Tradier Blog

Inflation: The assets that are screaming

Written by Tradier Inc. | Apr 26, 2024 11:00:00 AM


The March CPI data, a key indicator of inflation, revealed a persistent issue. The consumer price index surged by 3.5% in March, surpassing expectations and indicating that inflation remains stubbornly above the U.S. Central Bank's 2% target. This significant increase was primarily driven by housing and energy costs, with energy rising by 1.1% and shelter by 0.4%. The core CPI, which excludes volatile food and energy prices, also saw a substantial rise of 0.4%, exceeding consensus estimates. These figures, higher than anticipated, led many market participants to revise their rate cut forecasts from three to two in 2024, underscoring the potential impact of these data on the market.

The March Producer Price Index (PPI), a measure of wholesale inflation, came in cooler than expectations with a 0.2% increase. March PPI data and the CPI figures provided conflicting signals about inflation. The markets are now eagerly awaiting the Fed’s favorite inflation gauge, the Personal Consumption Expenditures (PCE) index, which will be released in late April. The CPI and PPI data will play a crucial role in the Fed's decision-making process regarding interest rates, which will impact the markets. 

Meanwhile, several critical historical inflation barometers are screaming that the economic condition remains a clear and present danger. Government spending and policies have increased the indicator’s prices over the past weeks and months.

The geopolitical landscape has not helped the situation as the Ukraine war continues and the Middle East conflict has escalated.
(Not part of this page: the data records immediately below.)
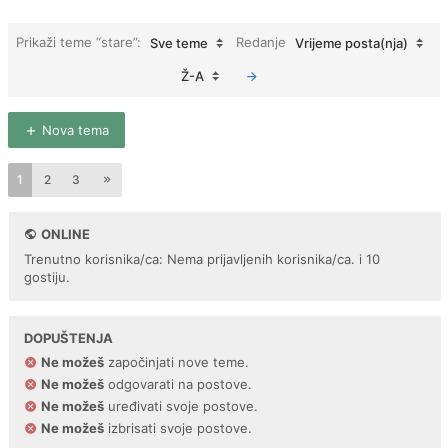
Prikaži teme “stare”:
Redanje
Sve teme
Vrijeme posta(nja)
Ž-A
Nova tema
1
2
3
ONLINE
Trenutno korisnika/ca: Nema prijavljenih korisnika/ca. i 10
gostiju.
DOPUŠTENJA
Ne možeš
započinjati nove teme.
Ne možeš
odgovarati na postove.
Ne možeš
uređivati svoje postove.
Ne možeš
izbrisati svoje postove.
 Crude Oil- A leading inflation barometer is bullish and could become volatile

  • Nearby NYMEX crude oil prices have rallied 29.5% from the December 2023 $67.71 low to a $87.67 high in April 2024.
  • Nearby Brent crude oil prices have rallied 27.5% from the December 2023 $72.30 low to a $92.18 high in April 2024.
  • The ongoing conflict in the Middle East will likely keep a bid under the energy commodity, which is inflationary.

 The path of gold and silver prices indicates inflation

  • Gold continues to rise to new all-term highs, with the latest peak on April 12 at $2,448.80 per ounce on the June COMEX futures contract. June gold was above $2,345 per ounce on April 22.
  • May COMEX silver futures rose to the highest price since February 2021, at $29.905 per ounce, on April 12. May silver was at above the $27 level on April 22.
  • Gold and silver prices are inflation barometers.

 Base metals- Sanctions on Russian metals lit a bullish inflationary fuse

  • The United States and the United Kingdom rolled out new sanctions on Russian base metals in April 2024.
  • May COMEX copper, the base metals leader, rose to $4.5505 per pound on April 22, the highest price since June 2022.
  • LME copper, aluminum, nickel, lead, zinc, and tin prices were mostly higher than the Q1 2024 closing prices on April 22.

 Other commodities at or near record highs

  • Cocoa futures on the Intercontinental Exchange rose to a record $12,261 per ton high in April and were near the $11,000 level on April 22.
  • Nearby ICE Arabica coffee futures rose to a $2.5370 per pound high in April, the highest price since February 2022.
  • Cattle and hog prices remain in medium-term bullish trends, with live cattle reaching record highs in 2024.

 The 2% target is unrealistic- Rates may need to increase

  • The recent inflation data presents a roadblock for the Fed to ease monetary policy.
  • Government spending in an election year will likely continue. Geopolitical turmoil translates to a growing military budget.
  • Economic growth, a strong jobs market, and elevated inflation could mean the next monetary policy surprise will be a rate hike.

The Fed’s 2% inflation target has become challenging as prices remain high, economic growth is robust, and the employment picture is strong. If the Fed plans to lower rates, it must adjust its target or ignore the benchmark it has touted for years.